RECORD EXTRACTS:
--------------------

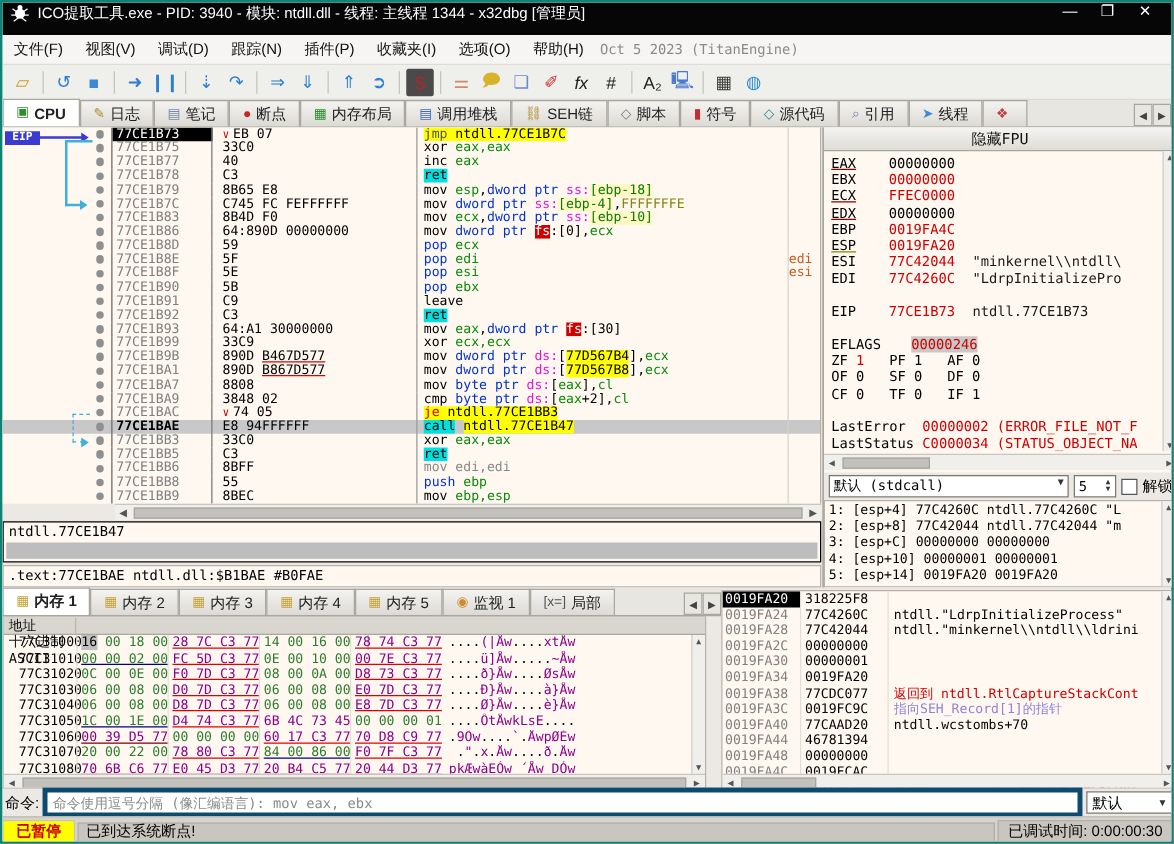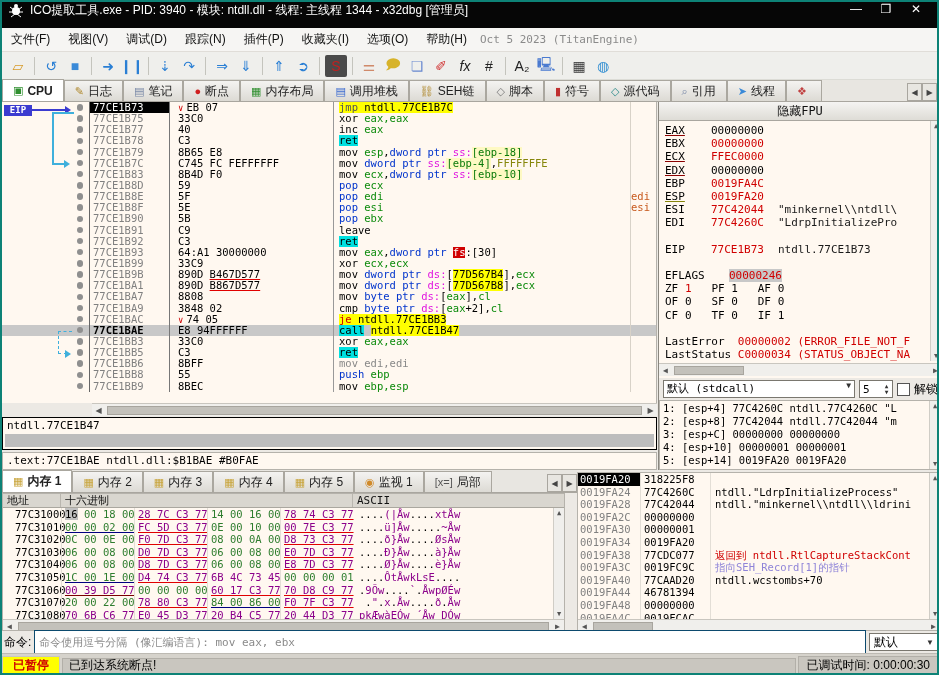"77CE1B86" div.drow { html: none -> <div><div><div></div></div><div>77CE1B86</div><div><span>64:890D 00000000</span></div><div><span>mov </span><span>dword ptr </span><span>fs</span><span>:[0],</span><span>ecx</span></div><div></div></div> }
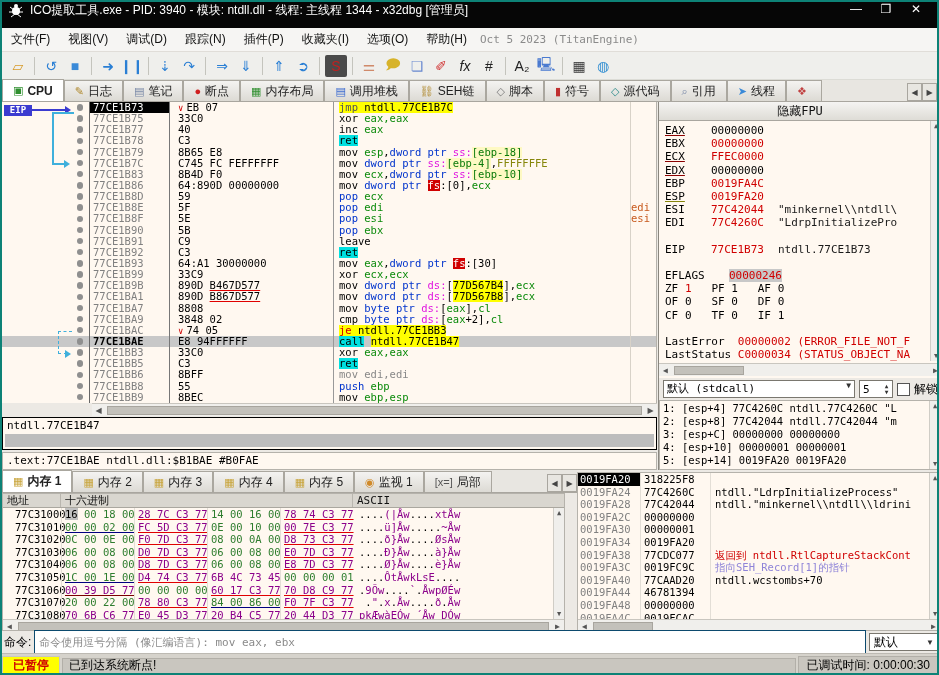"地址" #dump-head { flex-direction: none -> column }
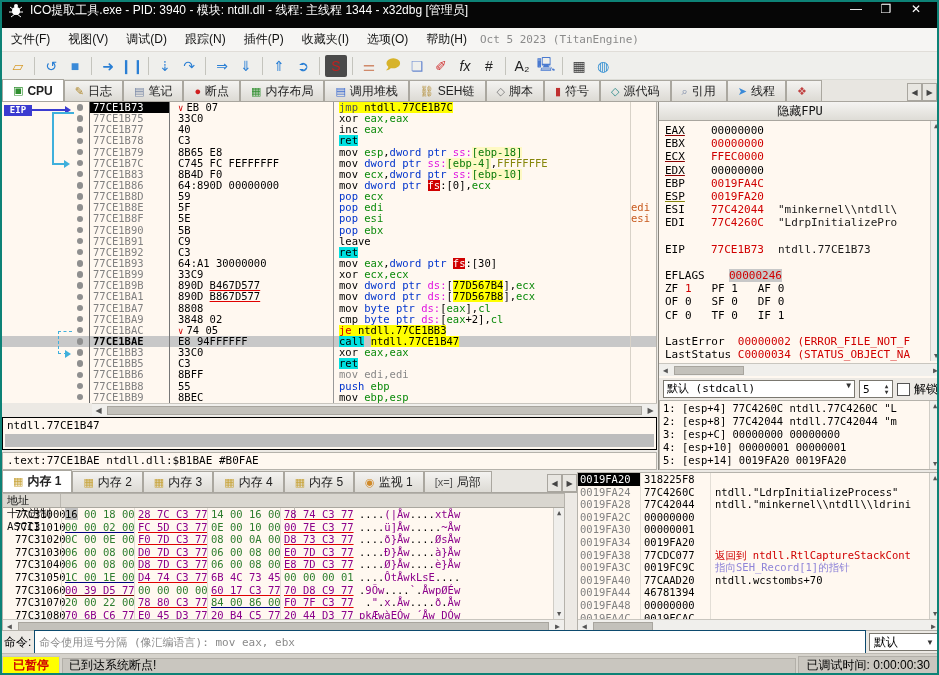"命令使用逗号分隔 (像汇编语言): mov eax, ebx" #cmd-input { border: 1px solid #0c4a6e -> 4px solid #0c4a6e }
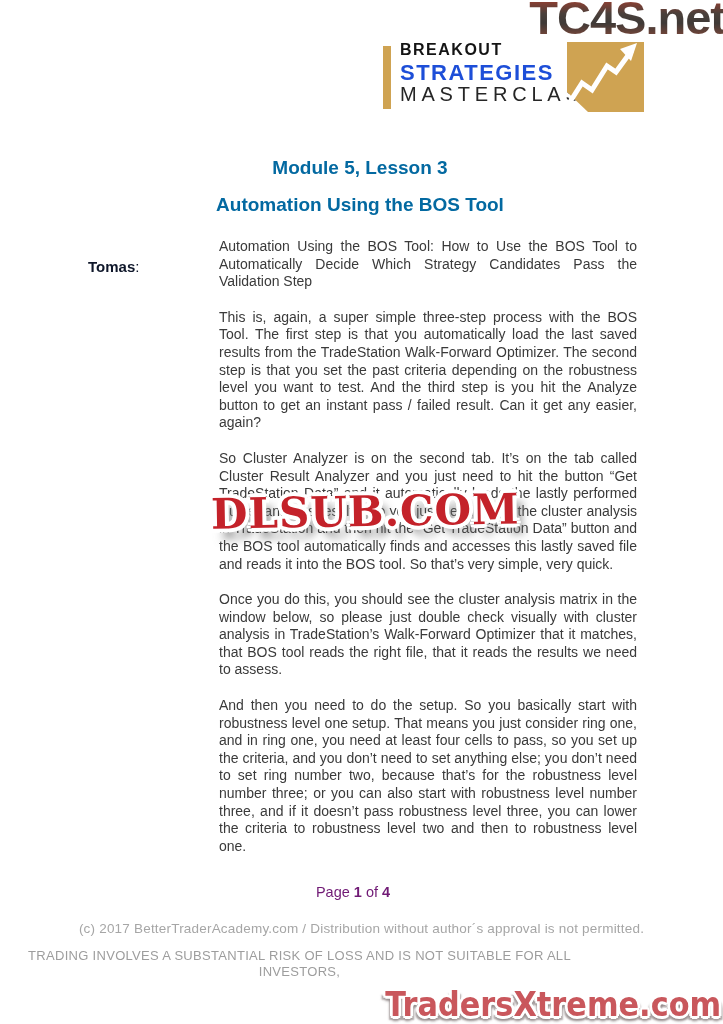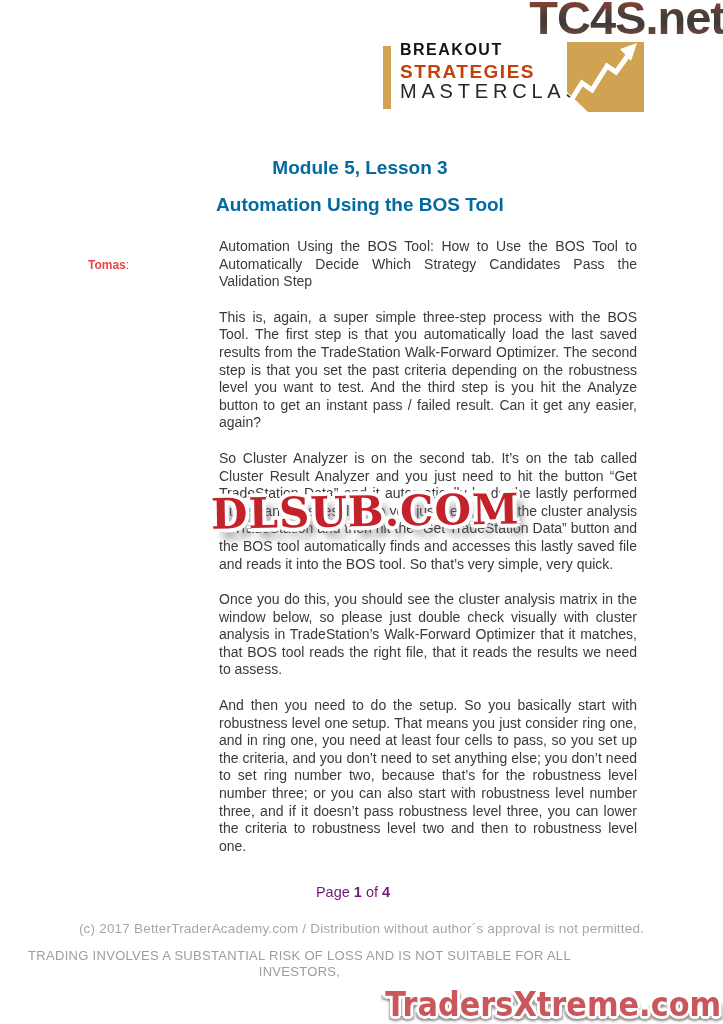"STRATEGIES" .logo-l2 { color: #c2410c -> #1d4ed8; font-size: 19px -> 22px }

--------------------

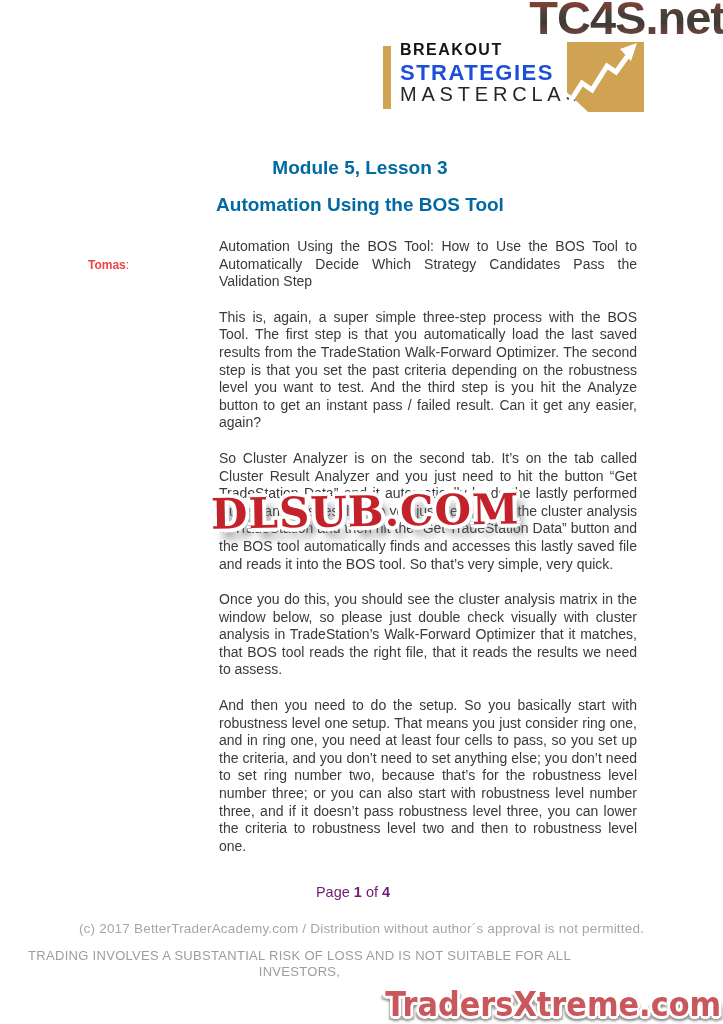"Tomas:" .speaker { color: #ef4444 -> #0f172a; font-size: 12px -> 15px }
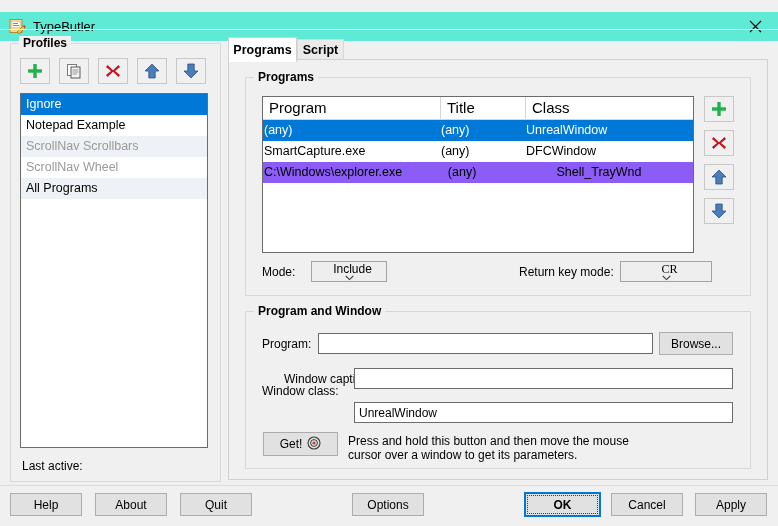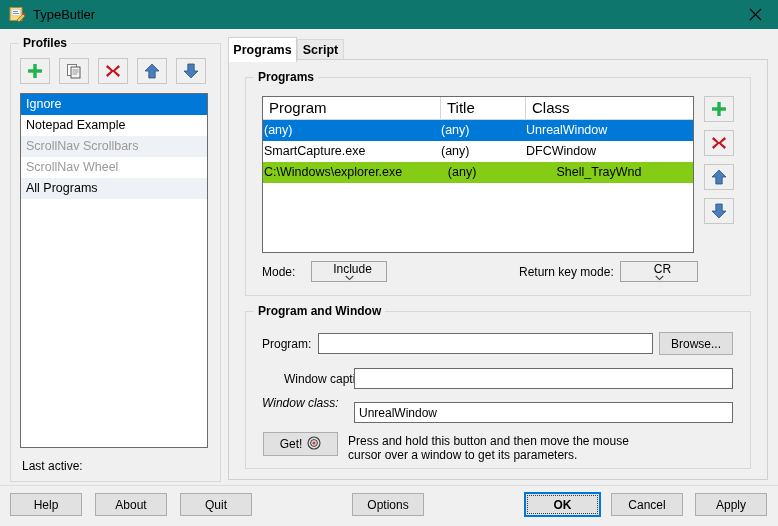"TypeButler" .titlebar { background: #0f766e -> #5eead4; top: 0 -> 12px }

--------------------

Range to copy from the listing above: the line containing "html: none ->" down to the line containing "border: 1px solid", both included. Reproduce it exactly, minus the pictures, and add nothing.

"77CE1B86" div.drow { html: none -> <div><div><div></div></div><div>77CE1B86</div><div><span>64:890D 00000000</span></div><div><span>mov </span><span>dword ptr </span><span>fs</span><span>:[0],</span><span>ecx</span></div><div></div></div> }
"地址" #dump-head { flex-direction: none -> column }
"命令使用逗号分隔 (像汇编语言): mov eax, ebx" #cmd-input { border: 1px solid #0c4a6e -> 4px solid #0c4a6e }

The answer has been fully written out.